Las lluvias han llegado a la Sierra Madre Occidental, el monte reverdece y todos los animales que lo habitamos estamos contentos pues la escasez de alimento quedó atrás, los herbívoros comen los brotes tiernos de la vegetación mientras adiestran a sus crías a matar el hambre, los lobos tenemos abundancia de presas para elegir y educar a nuestros cachorros para la vida en manada. Como animales sociables y especie en riesgo de extinción que somos es fundamental pasar el conocimiento de nuestra forma de organizarnos a la siguiente generación, de ello depende en parte el crecimiento de nuestra población.
En días pasados se llevó a cabo un evento muy importante para la supervivencia de mi especie, se trata de la Reunión Binacional para la Conservación del Lobo Gris Mexicano, en el Parque El Ocotal municipio de San Andrés Timilpan, Estado de México, expertos estadounidenses y mexicanos en el tema intercambiaron información y tomaron decisiones sobre manejo en cautiverio, liberaciones, desarrollo de las manadas en libertad y otras operaciones para preservarnos en nuestro hábitat natural, la idea es que algún día no necesitemos del apoyo de las personas para ser genéticamente viables y contribuir a la riqueza biológica de este planeta.
Mientras llega el momento de nuestra independencia como especie amenazada seguimos siendo muy vulnerables a ciertas actividades de los hombres, en especial aquellas que impactan en los recursos naturales: minería, ganadería, tala de árboles y el crimen organizado. En general se trata de las acciones que invaden y destruyen los pocos bosques que se han conservado en lo más alto de las montañas. Si bien es cierto que hay personas que destruyen nuestro hogar y nos eliminan, también lo es que hay gente protegiéndonos y defendiéndonos a veces a costa de su propia integridad.
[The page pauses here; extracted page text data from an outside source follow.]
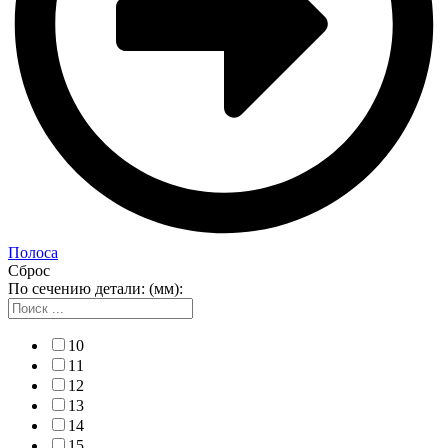
Полоса
Сброс
По сечению детали: (мм):
10
11
12
13
14
15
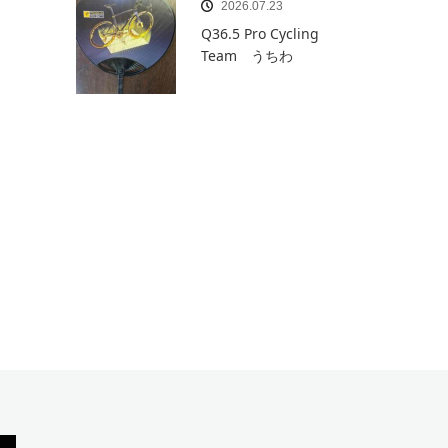
2026.07.23
Q36.5 Pro Cycling
Team うちわ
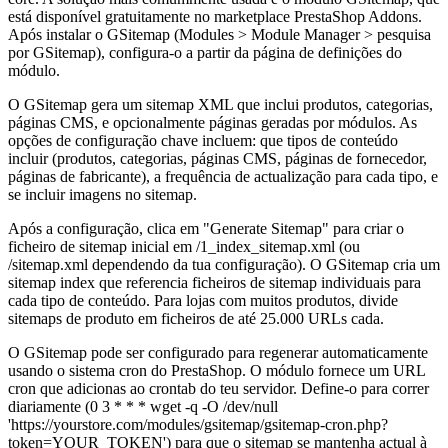
está disponível gratuitamente no marketplace PrestaShop Addons.
Após instalar o GSitemap (Modules > Module Manager > pesquisa
por GSitemap), configura-o a partir da página de definições do
módulo.
O GSitemap gera um sitemap XML que inclui produtos, categorias,
páginas CMS, e opcionalmente páginas geradas por módulos. As
opções de configuração chave incluem: que tipos de conteúdo
incluir (produtos, categorias, páginas CMS, páginas de fornecedor,
páginas de fabricante), a frequência de actualização para cada tipo, e
se incluir imagens no sitemap.
Após a configuração, clica em "Generate Sitemap" para criar o
ficheiro de sitemap inicial em /1_index_sitemap.xml (ou
/sitemap.xml dependendo da tua configuração). O GSitemap cria um
sitemap index que referencia ficheiros de sitemap individuais para
cada tipo de conteúdo. Para lojas com muitos produtos, divide
sitemaps de produto em ficheiros de até 25.000 URLs cada.
O GSitemap pode ser configurado para regenerar automaticamente
usando o sistema cron do PrestaShop. O módulo fornece um URL
cron que adicionas ao crontab do teu servidor. Define-o para correr
diariamente (0 3 * * * wget -q -O /dev/null
'https://yourstore.com/modules/gsitemap/gsitemap-cron.php?
token=YOUR_TOKEN') para que o sitemap se mantenha actual à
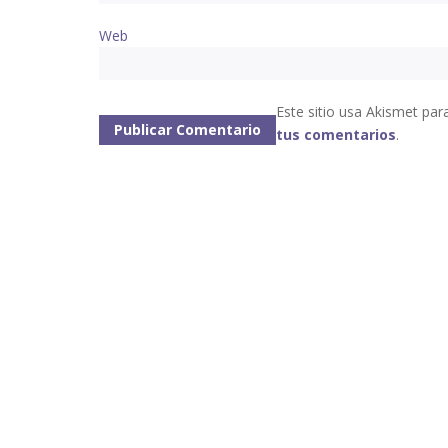
Web
Este sitio usa Akismet par
tus comentarios
.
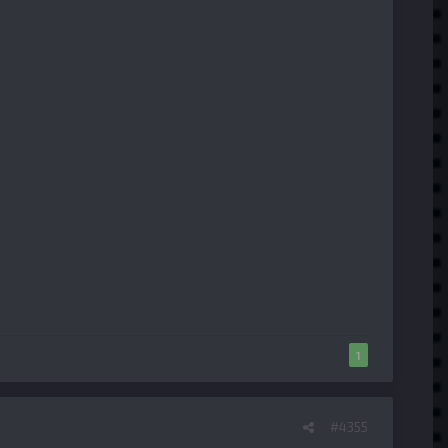
1
#4355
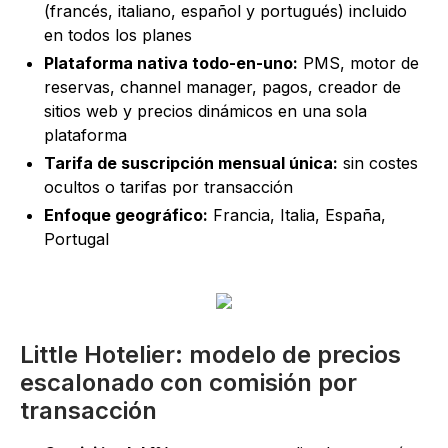
(francés, italiano, español y portugués) incluido
en todos los planes
Plataforma nativa todo-en-uno:
PMS, motor de
reservas, channel manager, pagos, creador de
sitios web y precios dinámicos en una sola
plataforma
Tarifa de suscripción mensual única:
sin costes
ocultos o tarifas por transacción
Enfoque geográfico:
Francia, Italia, España,
Portugal
Little Hotelier: modelo de precios
escalonado con comisión por
transacción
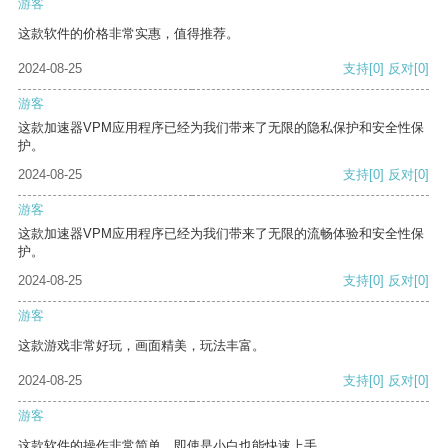
游客
这款软件的价格非常实惠，值得推荐。
2024-08-25
支持
[0]
反对
[0]
游客
这款加速器VPM应用程序已经为我们带来了无限的隐私保护和安全性保
护。
2024-08-25
支持
[0]
反对
[0]
游客
这款加速器VPM应用程序已经为我们带来了无限的流畅体验和安全性保
护。
2024-08-25
支持
[0]
反对
[0]
游客
这款游戏非常好玩，画面精美，玩法丰富。
2024-08-25
支持
[0]
反对
[0]
游客
这款软件的操作非常简单，即使是小白也能快速上手。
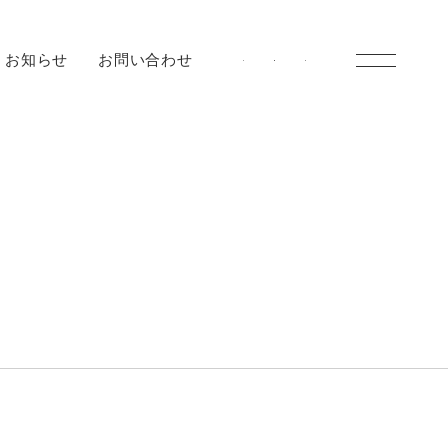
お知らせ
お問い合わせ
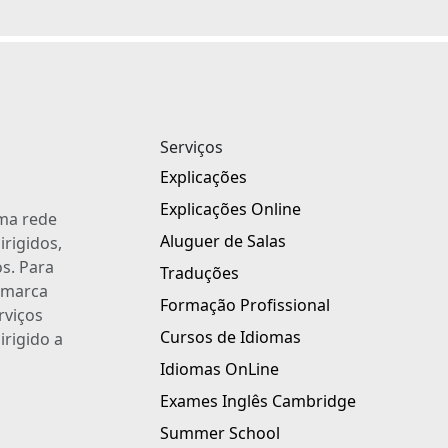
Serviços
Explicações
Explicações Online
uma rede
Aluguer de Salas
irigidos,
s. Para
Traduções
a marca
Formação Profissional
rviços
Cursos de Idiomas
irigido a
Idiomas OnLine
Exames Inglês Cambridge
Summer School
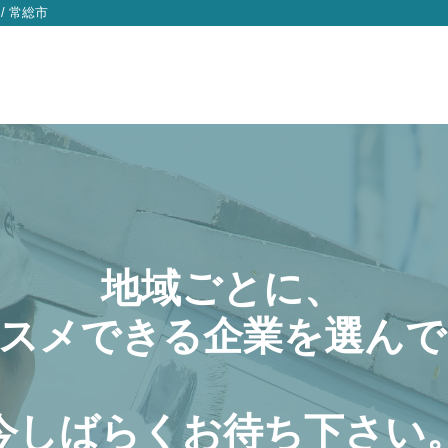
/
常総市
地域ごとに、
スメできる企業を選んで
今しばらくお待ち下さい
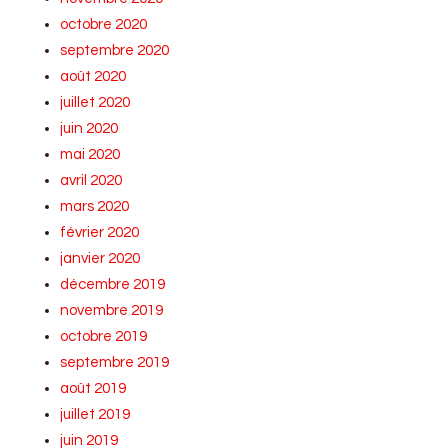
octobre 2020
septembre 2020
août 2020
juillet 2020
juin 2020
mai 2020
avril 2020
mars 2020
février 2020
janvier 2020
décembre 2019
novembre 2019
octobre 2019
septembre 2019
août 2019
juillet 2019
juin 2019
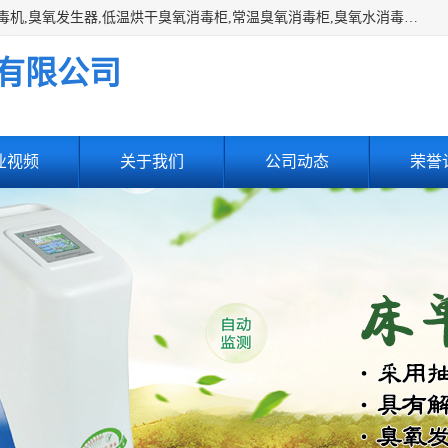
主营:医用空气消毒机，臭氧消空气毒机,循环风紫外线空气消毒机,臭氧发生器,低温烘干臭氧消毒柜,常温臭氧消毒柜,臭氧水消毒机,管道容器臭氧消毒机,内置式臭氧消毒机,外置式臭氧消毒机,床单位臭氧消毒器。医用工作服灭菌柜，医用拖鞋消毒柜,麻醉机内管路消毒机，呼吸机回路消毒机
有限公司
业视频
关于我们
公司动态
荣誉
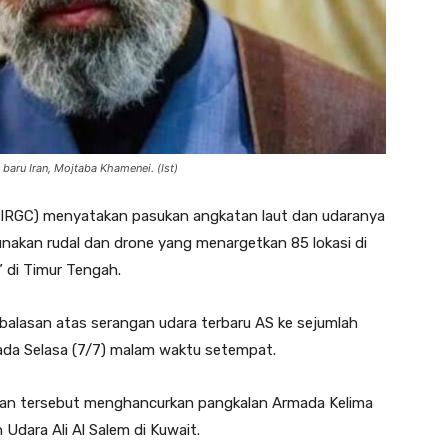
baru Iran, Mojtaba Khamenei. (Ist)
 (IRGC) menyatakan pasukan angkatan laut dan udaranya
akan rudal dan drone yang menargetkan 85 lokasi di
t” di Timur Tengah.
alasan atas serangan udara terbaru AS ke sejumlah
pada Selasa (7/7) malam waktu setempat.
an tersebut menghancurkan pangkalan Armada Kelima
Udara Ali Al Salem di Kuwait.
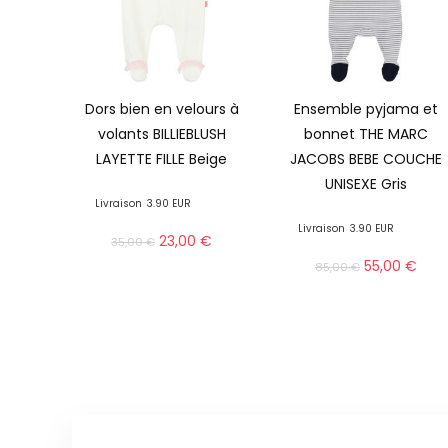
Dors bien en velours à
Ensemble pyjama et
volants BILLIEBLUSH
bonnet THE MARC
LAYETTE FILLE Beige
JACOBS BEBE COUCHE
UNISEXE Gris
Livraison
3.90 EUR
Livraison
3.90 EUR
23,00
€
35,00
€
55,00
€
85,00
€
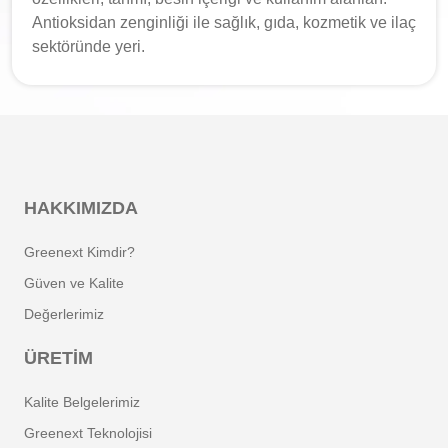
Antioksidan zenginliği ile sağlık, gıda, kozmetik ve ilaç
sektöründe yeri.
HAKKIMIZDA
Greenext Kimdir?
Güven ve Kalite
Değerlerimiz
ÜRETIM
Kalite Belgelerimiz
Greenext Teknolojisi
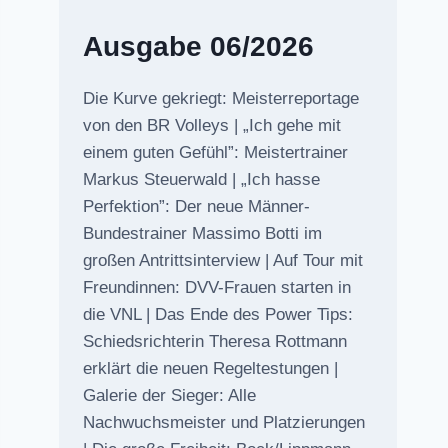
Ausgabe 06/2026
Die Kurve gekriegt: Meisterreportage
von den BR Volleys | „Ich gehe mit
einem guten Gefühl”: Meistertrainer
Markus Steuerwald | „Ich hasse
Perfektion”: Der neue Männer-
Bundestrainer Massimo Botti im
großen Antrittsinterview | Auf Tour mit
Freundinnen: DVV-Frauen starten in
die VNL | Das Ende des Power Tips:
Schiedsrichterin Theresa Rottmann
erklärt die neuen Regeltestungen |
Galerie der Sieger: Alle
Nachwuchsmeister und Platzierungen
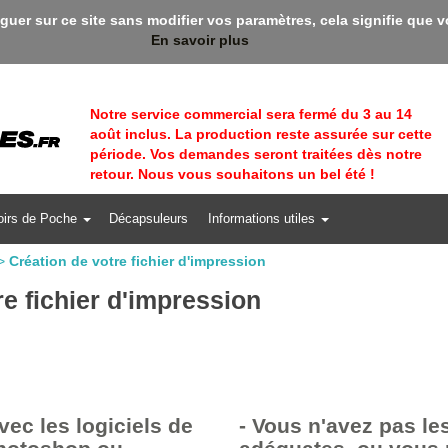
::: Bienvenue sur Rapidbadges ! En ce moment,
iguer sur ce site sans modifier vos paramètres, cela signifie que 
En savoir plus
Notre service commercial sera fermé du 3 au 14
août inclus. La production reste assurée sur cette
période. Vos demandes seront traitées dès notre
retour. Nous vous souhaitons un bel été !
oirs de Poche
Décapsuleurs
Informations utiles
>
Création de votre fichier d'impression
re fichier d'impression
avec les logiciels de
- Vous n'avez pas les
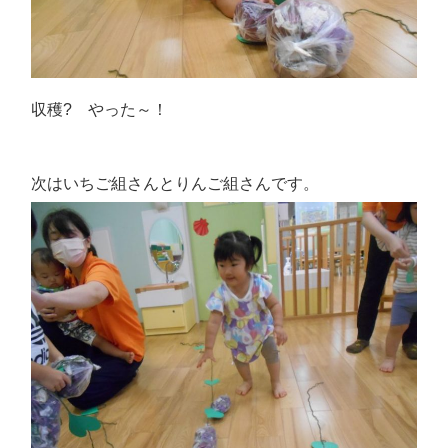
収穫? やった～！
次はいちご組さんとりんご組さんです。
En México hay leyes que protegen los ecosistemas naturales por ser fuentes de agua, de oxígeno y de riqueza biológica, pero a veces es el gobierno, encargado de hacer respetar esas leyes, el que insiste en alterar el delicado equilibrio natural con el viejo pretexto del progreso. En el norte del país se promueve la devastación de los bosques por la minería a gran escala, construcción de presas; en el sur se alienta la destrucción de la selva para plantar árboles nuevos, para la agricultura a gran escala, para construir un tren. Las comunidades indígenas se oponen a esa clase de progreso, pero son compradas o ignoradas, a veces aún contando con la protección de los tribunales.
Este tipo de situaciones se replican en todo el mundo, producto de una visión del progreso que pasa por encima de la naturaleza y de los derechos de personas vulnerables por su pobreza y aislamiento. Pero también hay en cada rincón del planeta gente que se opone a este tipo de progreso, a veces arriesgando la propia vida, pues los poderosos no dudan en utilizar la violencia para imponerse. Mujeres y hombres, la mayoría indígenas, defienden otra forma de progreso, aquel que se basa en el respeto a todas las formas de vida de este planeta: el desarrollo sustentable.